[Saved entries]
>>

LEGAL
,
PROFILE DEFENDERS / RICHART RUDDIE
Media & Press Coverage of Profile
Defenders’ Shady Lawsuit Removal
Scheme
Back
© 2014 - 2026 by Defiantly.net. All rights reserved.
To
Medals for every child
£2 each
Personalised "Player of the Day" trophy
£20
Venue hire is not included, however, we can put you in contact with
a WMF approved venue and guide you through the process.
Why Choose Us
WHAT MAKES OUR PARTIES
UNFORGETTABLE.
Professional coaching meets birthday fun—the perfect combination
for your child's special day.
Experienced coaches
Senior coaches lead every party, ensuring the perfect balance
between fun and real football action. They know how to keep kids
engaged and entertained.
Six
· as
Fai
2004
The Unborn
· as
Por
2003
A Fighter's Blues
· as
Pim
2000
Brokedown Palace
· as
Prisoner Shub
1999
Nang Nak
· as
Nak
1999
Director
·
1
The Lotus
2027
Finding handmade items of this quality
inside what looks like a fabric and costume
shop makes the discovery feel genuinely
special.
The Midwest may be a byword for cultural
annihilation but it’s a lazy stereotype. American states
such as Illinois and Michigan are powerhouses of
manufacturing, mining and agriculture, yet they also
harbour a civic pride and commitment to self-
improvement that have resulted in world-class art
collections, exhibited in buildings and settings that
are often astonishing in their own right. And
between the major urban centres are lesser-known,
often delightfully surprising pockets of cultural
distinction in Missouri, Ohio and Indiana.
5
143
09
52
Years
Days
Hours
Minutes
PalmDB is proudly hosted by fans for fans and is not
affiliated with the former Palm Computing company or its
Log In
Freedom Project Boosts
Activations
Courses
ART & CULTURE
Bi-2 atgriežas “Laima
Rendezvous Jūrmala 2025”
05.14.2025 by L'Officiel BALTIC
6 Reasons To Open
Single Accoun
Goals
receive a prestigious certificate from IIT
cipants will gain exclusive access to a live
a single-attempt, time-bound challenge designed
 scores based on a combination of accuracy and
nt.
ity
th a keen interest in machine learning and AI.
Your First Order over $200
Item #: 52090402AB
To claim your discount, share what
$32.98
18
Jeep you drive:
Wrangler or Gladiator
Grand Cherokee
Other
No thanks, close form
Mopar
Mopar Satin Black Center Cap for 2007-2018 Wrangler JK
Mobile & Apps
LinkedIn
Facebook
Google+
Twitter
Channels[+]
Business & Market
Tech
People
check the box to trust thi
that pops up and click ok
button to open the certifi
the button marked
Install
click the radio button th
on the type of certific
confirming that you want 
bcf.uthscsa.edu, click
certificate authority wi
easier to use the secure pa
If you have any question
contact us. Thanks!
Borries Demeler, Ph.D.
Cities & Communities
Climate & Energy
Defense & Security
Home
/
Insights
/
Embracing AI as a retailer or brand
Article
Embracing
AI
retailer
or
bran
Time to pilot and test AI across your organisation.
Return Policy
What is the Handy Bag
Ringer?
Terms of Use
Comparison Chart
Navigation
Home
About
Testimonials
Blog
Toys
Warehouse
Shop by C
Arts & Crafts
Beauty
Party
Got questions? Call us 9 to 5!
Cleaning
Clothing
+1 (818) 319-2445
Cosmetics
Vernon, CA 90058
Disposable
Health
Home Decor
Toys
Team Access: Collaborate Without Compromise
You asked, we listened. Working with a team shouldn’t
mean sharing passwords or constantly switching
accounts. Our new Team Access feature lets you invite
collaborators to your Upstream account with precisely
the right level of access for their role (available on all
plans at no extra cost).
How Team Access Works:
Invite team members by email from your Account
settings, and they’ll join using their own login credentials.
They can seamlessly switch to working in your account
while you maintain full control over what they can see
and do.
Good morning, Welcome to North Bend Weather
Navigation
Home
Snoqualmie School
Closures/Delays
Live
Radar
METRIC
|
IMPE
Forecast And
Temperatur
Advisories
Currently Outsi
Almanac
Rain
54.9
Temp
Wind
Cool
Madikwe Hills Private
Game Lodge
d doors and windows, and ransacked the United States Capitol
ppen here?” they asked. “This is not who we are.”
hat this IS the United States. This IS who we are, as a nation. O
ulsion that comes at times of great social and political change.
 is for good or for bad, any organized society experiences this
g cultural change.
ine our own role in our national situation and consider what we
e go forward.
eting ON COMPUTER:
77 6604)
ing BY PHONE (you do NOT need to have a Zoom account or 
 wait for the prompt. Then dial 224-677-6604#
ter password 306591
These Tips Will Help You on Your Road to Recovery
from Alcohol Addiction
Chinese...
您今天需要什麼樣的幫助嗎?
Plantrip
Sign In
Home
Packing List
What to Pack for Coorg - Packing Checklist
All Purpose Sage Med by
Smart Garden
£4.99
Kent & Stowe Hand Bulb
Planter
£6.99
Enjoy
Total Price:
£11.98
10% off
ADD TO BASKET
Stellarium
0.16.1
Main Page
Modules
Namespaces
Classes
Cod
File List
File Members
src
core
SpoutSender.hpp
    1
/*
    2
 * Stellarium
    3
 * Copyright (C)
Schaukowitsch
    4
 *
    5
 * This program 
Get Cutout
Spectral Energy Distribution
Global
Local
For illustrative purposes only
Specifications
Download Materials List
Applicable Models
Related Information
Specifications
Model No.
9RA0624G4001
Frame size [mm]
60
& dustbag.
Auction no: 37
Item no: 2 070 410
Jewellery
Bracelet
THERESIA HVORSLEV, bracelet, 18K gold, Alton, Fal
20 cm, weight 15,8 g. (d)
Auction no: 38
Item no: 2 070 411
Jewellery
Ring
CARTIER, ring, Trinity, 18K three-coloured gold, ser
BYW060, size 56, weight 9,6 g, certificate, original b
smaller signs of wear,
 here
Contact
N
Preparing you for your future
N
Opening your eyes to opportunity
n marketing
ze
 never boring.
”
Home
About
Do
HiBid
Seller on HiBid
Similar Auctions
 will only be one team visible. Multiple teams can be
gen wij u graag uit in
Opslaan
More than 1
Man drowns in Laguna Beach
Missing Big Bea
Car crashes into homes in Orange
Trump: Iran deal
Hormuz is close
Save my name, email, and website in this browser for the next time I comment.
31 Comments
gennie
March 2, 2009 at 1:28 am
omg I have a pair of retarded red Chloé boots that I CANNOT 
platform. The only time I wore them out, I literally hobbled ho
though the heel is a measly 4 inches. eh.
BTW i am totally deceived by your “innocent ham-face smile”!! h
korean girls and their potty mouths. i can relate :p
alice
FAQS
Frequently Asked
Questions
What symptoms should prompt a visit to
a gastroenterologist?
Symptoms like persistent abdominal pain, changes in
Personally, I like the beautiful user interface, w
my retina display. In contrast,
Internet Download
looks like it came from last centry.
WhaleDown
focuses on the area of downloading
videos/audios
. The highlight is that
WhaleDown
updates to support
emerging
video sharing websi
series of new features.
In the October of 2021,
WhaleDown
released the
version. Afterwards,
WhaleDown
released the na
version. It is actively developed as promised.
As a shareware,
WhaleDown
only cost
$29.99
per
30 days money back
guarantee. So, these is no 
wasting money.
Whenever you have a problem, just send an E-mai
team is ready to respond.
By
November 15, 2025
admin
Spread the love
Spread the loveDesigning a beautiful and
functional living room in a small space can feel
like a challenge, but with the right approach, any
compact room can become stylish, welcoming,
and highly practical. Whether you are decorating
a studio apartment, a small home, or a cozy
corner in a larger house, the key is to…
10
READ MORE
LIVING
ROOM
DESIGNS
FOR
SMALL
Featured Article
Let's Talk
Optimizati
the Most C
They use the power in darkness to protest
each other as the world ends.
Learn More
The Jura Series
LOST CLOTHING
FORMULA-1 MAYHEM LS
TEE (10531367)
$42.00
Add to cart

<<

→ **PROBLEM**: An exact transcript of all the records is the expected result.

→ **ANSWER AREA**:
LEGAL
,
PROFILE DEFENDERS / RICHART RUDDIE
Media & Press Coverage of Profile
Defenders’ Shady Lawsuit Removal
Scheme
Back
© 2014 - 2026 by Defiantly.net. All rights reserved.
To
Medals for every child
£2 each
Personalised "Player of the Day" trophy
£20
Venue hire is not included, however, we can put you in contact with
a WMF approved venue and guide you through the process.
Why Choose Us
WHAT MAKES OUR PARTIES
UNFORGETTABLE.
Professional coaching meets birthday fun—the perfect combination
for your child's special day.
Experienced coaches
Senior coaches lead every party, ensuring the perfect balance
between fun and real football action. They know how to keep kids
engaged and entertained.
Six
· as
Fai
2004
The Unborn
· as
Por
2003
A Fighter's Blues
· as
Pim
2000
Brokedown Palace
· as
Prisoner Shub
1999
Nang Nak
· as
Nak
1999
Director
·
1
The Lotus
2027
Finding handmade items of this quality
inside what looks like a fabric and costume
shop makes the discovery feel genuinely
special.
The Midwest may be a byword for cultural
annihilation but it’s a lazy stereotype. American states
such as Illinois and Michigan are powerhouses of
manufacturing, mining and agriculture, yet they also
harbour a civic pride and commitment to self-
improvement that have resulted in world-class art
collections, exhibited in buildings and settings that
are often astonishing in their own right. And
between the major urban centres are lesser-known,
often delightfully surprising pockets of cultural
distinction in Missouri, Ohio and Indiana.
5
143
09
52
Years
Days
Hours
Minutes
PalmDB is proudly hosted by fans for fans and is not
affiliated with the former Palm Computing company or its
Log In
Freedom Project Boosts
Activations
Courses
ART & CULTURE
Bi-2 atgriežas “Laima
Rendezvous Jūrmala 2025”
05.14.2025 by L'Officiel BALTIC
6 Reasons To Open
Single Accoun
Goals
receive a prestigious certificate from IIT
cipants will gain exclusive access to a live
a single-attempt, time-bound challenge designed
 scores based on a combination of accuracy and
nt.
ity
th a keen interest in machine learning and AI.
Your First Order over $200
Item #: 52090402AB
To claim your discount, share what
$32.98
18
Jeep you drive:
Wrangler or Gladiator
Grand Cherokee
Other
No thanks, close form
Mopar
Mopar Satin Black Center Cap for 2007-2018 Wrangler JK
Mobile & Apps
LinkedIn
Facebook
Google+
Twitter
Channels[+]
Business & Market
Tech
People
check the box to trust thi
that pops up and click ok
button to open the certifi
the button marked
Install
click the radio button th
on the type of certific
confirming that you want 
bcf.uthscsa.edu, click
certificate authority wi
easier to use the secure pa
If you have any question
contact us. Thanks!
Borries Demeler, Ph.D.
Cities & Communities
Climate & Energy
Defense & Security
Home
/
Insights
/
Embracing AI as a retailer or brand
Article
Embracing
AI
retailer
or
bran
Time to pilot and test AI across your organisation.
Return Policy
What is the Handy Bag
Ringer?
Terms of Use
Comparison Chart
Navigation
Home
About
Testimonials
Blog
Toys
Warehouse
Shop by C
Arts & Crafts
Beauty
Party
Got questions? Call us 9 to 5!
Cleaning
Clothing
+1 (818) 319-2445
Cosmetics
Vernon, CA 90058
Disposable
Health
Home Decor
Toys
Team Access: Collaborate Without Compromise
You asked, we listened. Working with a team shouldn’t
mean sharing passwords or constantly switching
accounts. Our new Team Access feature lets you invite
collaborators to your Upstream account with precisely
the right level of access for their role (available on all
plans at no extra cost).
How Team Access Works:
Invite team members by email from your Account
settings, and they’ll join using their own login credentials.
They can seamlessly switch to working in your account
while you maintain full control over what they can see
and do.
Good morning, Welcome to North Bend Weather
Navigation
Home
Snoqualmie School
Closures/Delays
Live
Radar
METRIC
|
IMPE
Forecast And
Temperatur
Advisories
Currently Outsi
Almanac
Rain
54.9
Temp
Wind
Cool
Madikwe Hills Private
Game Lodge
d doors and windows, and ransacked the United States Capitol
ppen here?” they asked. “This is not who we are.”
hat this IS the United States. This IS who we are, as a nation. O
ulsion that comes at times of great social and political change.
 is for good or for bad, any organized society experiences this
g cultural change.
ine our own role in our national situation and consider what we
e go forward.
eting ON COMPUTER:
77 6604)
ing BY PHONE (you do NOT need to have a Zoom account or 
 wait for the prompt. Then dial 224-677-6604#
ter password 306591
These Tips Will Help You on Your Road to Recovery
from Alcohol Addiction
Chinese...
您今天需要什麼樣的幫助嗎?
Plantrip
Sign In
Home
Packing List
What to Pack for Coorg - Packing Checklist
All Purpose Sage Med by
Smart Garden
£4.99
Kent & Stowe Hand Bulb
Planter
£6.99
Enjoy
Total Price:
£11.98
10% off
ADD TO BASKET
Stellarium
0.16.1
Main Page
Modules
Namespaces
Classes
Cod
File List
File Members
src
core
SpoutSender.hpp
    1
/*
    2
 * Stellarium
    3
 * Copyright (C)
Schaukowitsch
    4
 *
    5
 * This program 
Get Cutout
Spectral Energy Distribution
Global
Local
For illustrative purposes only
Specifications
Download Materials List
Applicable Models
Related Information
Specifications
Model No.
9RA0624G4001
Frame size [mm]
60
& dustbag.
Auction no: 37
Item no: 2 070 410
Jewellery
Bracelet
THERESIA HVORSLEV, bracelet, 18K gold, Alton, Fal
20 cm, weight 15,8 g. (d)
Auction no: 38
Item no: 2 070 411
Jewellery
Ring
CARTIER, ring, Trinity, 18K three-coloured gold, ser
BYW060, size 56, weight 9,6 g, certificate, original b
smaller signs of wear,
 here
Contact
N
Preparing you for your future
N
Opening your eyes to opportunity
n marketing
ze
 never boring.
”
Home
About
Do
HiBid
Seller on HiBid
Similar Auctions
 will only be one team visible. Multiple teams can be
gen wij u graag uit in
Opslaan
More than 1
Man drowns in Laguna Beach
Missing Big Bea
Car crashes into homes in Orange
Trump: Iran deal
Hormuz is close
Save my name, email, and website in this browser for the next time I comment.
31 Comments
gennie
March 2, 2009 at 1:28 am
omg I have a pair of retarded red Chloé boots that I CANNOT 
platform. The only time I wore them out, I literally hobbled ho
though the heel is a measly 4 inches. eh.
BTW i am totally deceived by your “innocent ham-face smile”!! h
korean girls and their potty mouths. i can relate :p
alice
FAQS
Frequently Asked
Questions
What symptoms should prompt a visit to
a gastroenterologist?
Symptoms like persistent abdominal pain, changes in
Personally, I like the beautiful user interface, w
my retina display. In contrast,
Internet Download
looks like it came from last centry.
WhaleDown
focuses on the area of downloading
videos/audios
. The highlight is that
WhaleDown
updates to support
emerging
video sharing websi
series of new features.
In the October of 2021,
WhaleDown
released the
version. Afterwards,
WhaleDown
released the na
version. It is actively developed as promised.
As a shareware,
WhaleDown
only cost
$29.99
per
30 days money back
guarantee. So, these is no 
wasting money.
Whenever you have a problem, just send an E-mai
team is ready to respond.
By
November 15, 2025
admin
Spread the love
Spread the loveDesigning a beautiful and
functional living room in a small space can feel
like a challenge, but with the right approach, any
compact room can become stylish, welcoming,
and highly practical. Whether you are decorating
a studio apartment, a small home, or a cozy
corner in a larger house, the key is to…
10
READ MORE
LIVING
ROOM
DESIGNS
FOR
SMALL
Featured Article
Let's Talk
Optimizati
the Most C
They use the power in darkness to protest
each other as the world ends.
Learn More
The Jura Series
LOST CLOTHING
FORMULA-1 MAYHEM LS
TEE (10531367)
$42.00
Add to cart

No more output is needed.